Data under study

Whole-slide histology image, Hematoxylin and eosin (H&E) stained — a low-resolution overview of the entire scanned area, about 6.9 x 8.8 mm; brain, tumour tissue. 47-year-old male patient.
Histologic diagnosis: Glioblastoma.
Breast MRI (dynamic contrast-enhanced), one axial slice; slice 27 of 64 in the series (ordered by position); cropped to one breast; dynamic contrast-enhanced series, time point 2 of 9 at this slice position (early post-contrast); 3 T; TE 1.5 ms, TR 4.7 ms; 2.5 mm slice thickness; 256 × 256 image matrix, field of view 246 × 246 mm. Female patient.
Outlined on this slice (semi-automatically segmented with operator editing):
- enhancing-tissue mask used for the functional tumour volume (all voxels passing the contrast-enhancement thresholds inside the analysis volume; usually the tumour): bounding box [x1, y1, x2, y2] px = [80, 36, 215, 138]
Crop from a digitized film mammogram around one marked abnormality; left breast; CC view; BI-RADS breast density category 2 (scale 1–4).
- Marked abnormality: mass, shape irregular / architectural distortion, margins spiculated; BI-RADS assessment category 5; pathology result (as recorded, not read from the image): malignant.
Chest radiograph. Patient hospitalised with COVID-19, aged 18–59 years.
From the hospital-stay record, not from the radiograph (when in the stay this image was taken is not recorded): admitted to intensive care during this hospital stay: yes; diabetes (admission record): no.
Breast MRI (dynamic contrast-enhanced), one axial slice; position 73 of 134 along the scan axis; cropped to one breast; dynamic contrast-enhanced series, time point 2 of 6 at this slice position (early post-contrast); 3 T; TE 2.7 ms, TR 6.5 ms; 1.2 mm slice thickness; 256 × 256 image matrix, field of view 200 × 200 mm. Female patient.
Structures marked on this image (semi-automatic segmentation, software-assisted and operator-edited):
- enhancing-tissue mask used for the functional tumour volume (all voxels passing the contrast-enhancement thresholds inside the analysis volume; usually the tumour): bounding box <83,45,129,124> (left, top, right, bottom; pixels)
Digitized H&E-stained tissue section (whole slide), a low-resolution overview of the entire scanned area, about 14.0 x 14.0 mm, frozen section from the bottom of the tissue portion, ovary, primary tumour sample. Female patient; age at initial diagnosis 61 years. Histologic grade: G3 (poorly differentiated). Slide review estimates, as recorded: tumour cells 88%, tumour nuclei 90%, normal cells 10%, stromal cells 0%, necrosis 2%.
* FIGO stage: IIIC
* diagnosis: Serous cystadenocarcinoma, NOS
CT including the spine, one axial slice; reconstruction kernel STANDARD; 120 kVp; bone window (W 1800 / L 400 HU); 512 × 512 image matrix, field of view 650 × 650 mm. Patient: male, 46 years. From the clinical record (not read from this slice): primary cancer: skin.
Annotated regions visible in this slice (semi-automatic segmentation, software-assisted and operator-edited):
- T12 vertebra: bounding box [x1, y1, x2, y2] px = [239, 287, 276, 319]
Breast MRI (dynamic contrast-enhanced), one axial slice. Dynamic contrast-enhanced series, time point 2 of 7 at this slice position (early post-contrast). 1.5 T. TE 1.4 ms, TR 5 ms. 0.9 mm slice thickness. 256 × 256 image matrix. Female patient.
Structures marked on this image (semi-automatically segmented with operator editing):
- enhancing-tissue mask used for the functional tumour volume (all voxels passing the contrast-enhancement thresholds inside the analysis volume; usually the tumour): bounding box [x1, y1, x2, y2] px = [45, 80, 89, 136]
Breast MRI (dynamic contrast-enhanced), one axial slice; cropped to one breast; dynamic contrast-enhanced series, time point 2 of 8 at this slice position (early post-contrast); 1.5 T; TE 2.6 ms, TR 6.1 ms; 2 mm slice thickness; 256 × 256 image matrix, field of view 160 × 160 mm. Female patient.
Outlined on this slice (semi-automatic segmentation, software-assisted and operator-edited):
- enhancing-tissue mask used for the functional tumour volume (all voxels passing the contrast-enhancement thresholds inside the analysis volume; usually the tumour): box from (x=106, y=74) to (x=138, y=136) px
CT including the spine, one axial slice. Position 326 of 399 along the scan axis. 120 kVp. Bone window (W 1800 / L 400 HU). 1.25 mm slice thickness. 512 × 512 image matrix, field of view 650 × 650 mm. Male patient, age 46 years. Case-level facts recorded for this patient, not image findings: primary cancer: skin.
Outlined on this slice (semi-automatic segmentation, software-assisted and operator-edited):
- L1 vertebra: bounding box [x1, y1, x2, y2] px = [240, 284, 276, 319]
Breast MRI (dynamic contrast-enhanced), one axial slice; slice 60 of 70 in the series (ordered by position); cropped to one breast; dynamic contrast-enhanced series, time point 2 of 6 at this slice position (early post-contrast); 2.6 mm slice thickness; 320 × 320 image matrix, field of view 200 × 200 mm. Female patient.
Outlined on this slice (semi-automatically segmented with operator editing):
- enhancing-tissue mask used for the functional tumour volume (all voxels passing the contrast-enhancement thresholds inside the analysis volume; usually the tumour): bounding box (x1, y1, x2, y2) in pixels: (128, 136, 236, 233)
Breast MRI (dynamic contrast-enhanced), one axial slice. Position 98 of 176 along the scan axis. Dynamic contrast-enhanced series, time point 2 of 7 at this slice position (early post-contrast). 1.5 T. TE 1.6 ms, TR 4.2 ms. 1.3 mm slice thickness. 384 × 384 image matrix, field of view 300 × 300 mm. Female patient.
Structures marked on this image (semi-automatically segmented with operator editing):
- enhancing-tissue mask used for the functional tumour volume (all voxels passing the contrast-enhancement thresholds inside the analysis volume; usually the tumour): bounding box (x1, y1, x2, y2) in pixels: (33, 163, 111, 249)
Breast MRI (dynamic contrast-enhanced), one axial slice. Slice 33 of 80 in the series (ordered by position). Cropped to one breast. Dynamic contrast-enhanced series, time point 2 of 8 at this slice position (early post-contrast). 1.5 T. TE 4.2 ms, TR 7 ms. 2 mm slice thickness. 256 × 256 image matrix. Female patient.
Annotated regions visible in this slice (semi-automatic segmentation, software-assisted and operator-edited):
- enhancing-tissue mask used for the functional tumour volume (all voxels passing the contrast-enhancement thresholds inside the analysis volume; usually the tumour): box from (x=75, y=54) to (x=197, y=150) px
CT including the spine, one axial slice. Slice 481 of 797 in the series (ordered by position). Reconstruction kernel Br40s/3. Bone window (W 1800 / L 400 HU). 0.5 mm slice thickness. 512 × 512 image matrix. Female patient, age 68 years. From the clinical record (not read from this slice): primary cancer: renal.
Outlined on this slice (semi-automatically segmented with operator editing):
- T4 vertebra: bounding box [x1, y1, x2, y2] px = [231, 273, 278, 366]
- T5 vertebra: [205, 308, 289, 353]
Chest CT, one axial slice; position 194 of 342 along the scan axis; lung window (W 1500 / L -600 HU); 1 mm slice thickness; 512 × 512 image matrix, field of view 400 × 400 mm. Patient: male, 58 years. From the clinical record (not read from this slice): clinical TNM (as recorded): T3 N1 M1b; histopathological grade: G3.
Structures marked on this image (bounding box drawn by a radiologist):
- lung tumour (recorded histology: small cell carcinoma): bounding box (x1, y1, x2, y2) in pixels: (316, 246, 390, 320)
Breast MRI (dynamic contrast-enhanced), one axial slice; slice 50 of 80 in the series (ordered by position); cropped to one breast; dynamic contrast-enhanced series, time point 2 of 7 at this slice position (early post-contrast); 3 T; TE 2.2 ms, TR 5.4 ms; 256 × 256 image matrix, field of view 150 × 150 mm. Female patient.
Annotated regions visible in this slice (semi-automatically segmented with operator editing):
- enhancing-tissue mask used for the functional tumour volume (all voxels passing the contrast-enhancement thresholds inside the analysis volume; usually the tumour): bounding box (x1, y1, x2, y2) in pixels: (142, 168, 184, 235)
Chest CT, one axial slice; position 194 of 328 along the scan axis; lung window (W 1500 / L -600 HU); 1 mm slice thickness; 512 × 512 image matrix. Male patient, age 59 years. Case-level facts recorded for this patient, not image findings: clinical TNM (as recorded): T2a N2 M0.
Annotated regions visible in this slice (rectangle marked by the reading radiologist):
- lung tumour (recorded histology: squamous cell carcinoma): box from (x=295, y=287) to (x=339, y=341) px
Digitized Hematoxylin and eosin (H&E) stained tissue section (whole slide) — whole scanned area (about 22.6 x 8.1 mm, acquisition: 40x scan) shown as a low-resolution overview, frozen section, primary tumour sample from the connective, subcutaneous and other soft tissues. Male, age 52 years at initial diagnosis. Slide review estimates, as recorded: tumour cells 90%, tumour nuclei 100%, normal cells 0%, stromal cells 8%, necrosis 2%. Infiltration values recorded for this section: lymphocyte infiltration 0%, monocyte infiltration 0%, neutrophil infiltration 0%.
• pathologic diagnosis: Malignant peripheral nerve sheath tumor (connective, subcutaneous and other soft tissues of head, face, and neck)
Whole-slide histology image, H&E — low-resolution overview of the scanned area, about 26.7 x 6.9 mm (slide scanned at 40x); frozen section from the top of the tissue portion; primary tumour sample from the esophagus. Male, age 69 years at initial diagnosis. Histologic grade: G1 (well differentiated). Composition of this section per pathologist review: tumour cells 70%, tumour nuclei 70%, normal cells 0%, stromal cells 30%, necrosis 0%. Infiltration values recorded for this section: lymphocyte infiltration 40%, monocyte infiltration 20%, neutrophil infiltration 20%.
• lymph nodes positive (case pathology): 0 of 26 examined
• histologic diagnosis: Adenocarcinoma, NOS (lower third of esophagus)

Assignment
Work through the records above and count the lines that hold the string "vertebra". Please give only that figure.

Your response
4